[start]

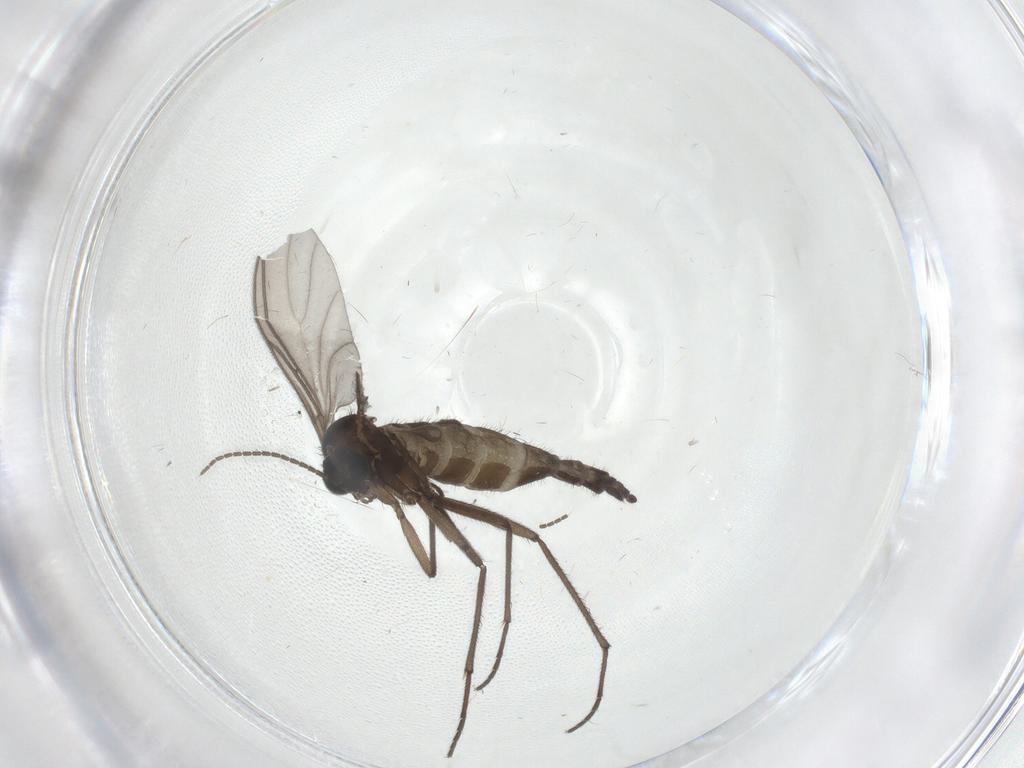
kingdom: Animalia
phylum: Arthropoda
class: Insecta
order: Diptera
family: Sciaridae
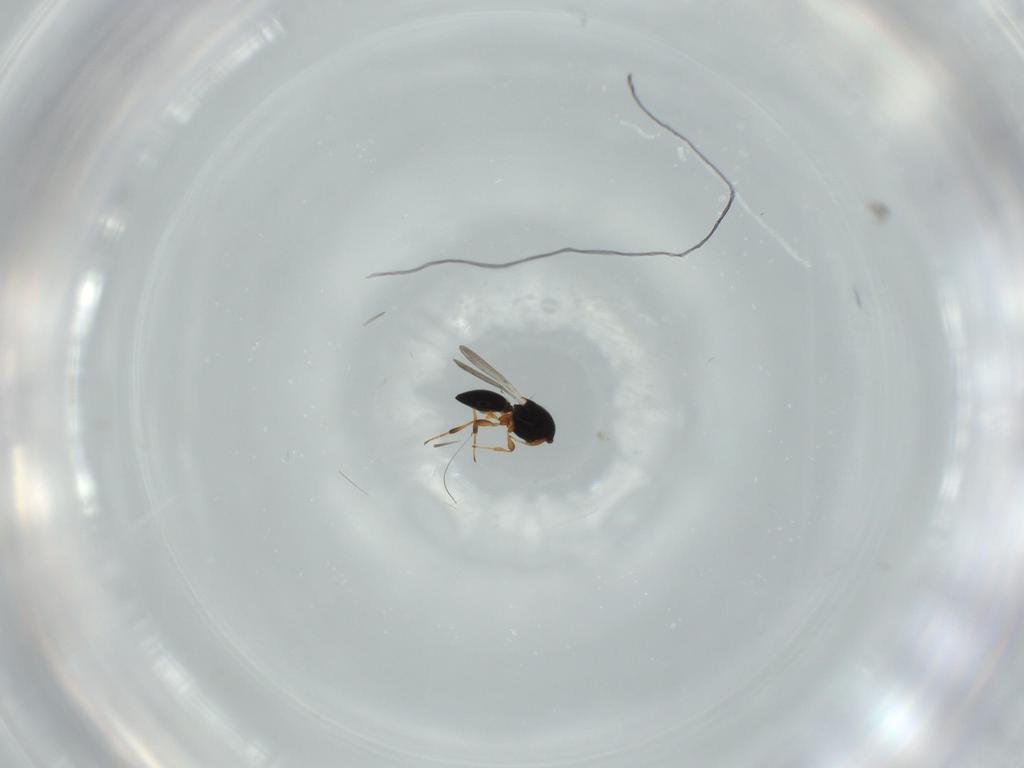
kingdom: Animalia
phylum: Arthropoda
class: Insecta
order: Hymenoptera
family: Platygastridae
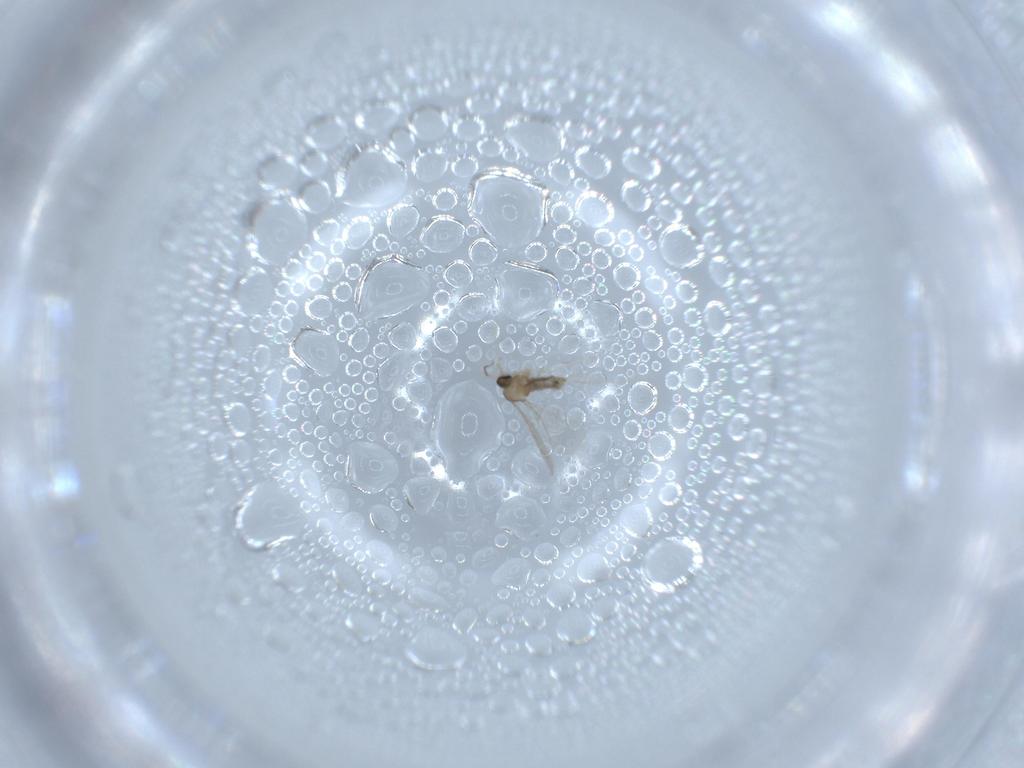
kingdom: Animalia
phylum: Arthropoda
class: Insecta
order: Diptera
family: Cecidomyiidae
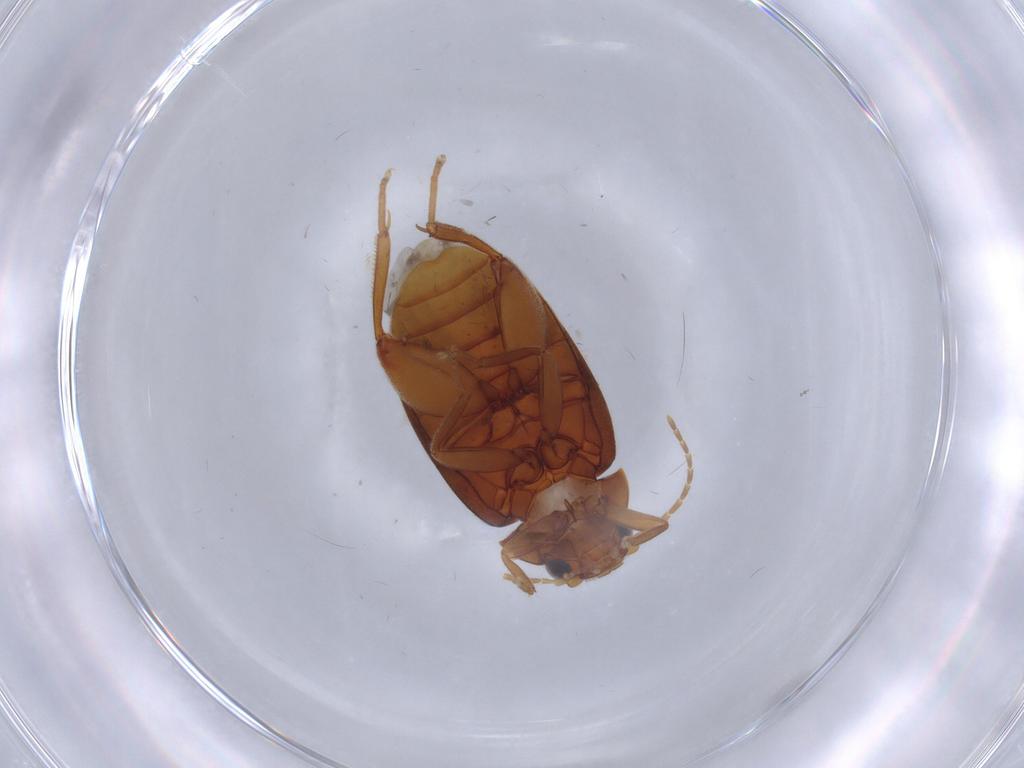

[end]

Can you reproduce every line of the records above word for word, leaving the pictures out?

kingdom: Animalia
phylum: Arthropoda
class: Insecta
order: Diptera
family: Sciaridae
kingdom: Animalia
phylum: Arthropoda
class: Insecta
order: Hymenoptera
family: Platygastridae
kingdom: Animalia
phylum: Arthropoda
class: Insecta
order: Diptera
family: Cecidomyiidae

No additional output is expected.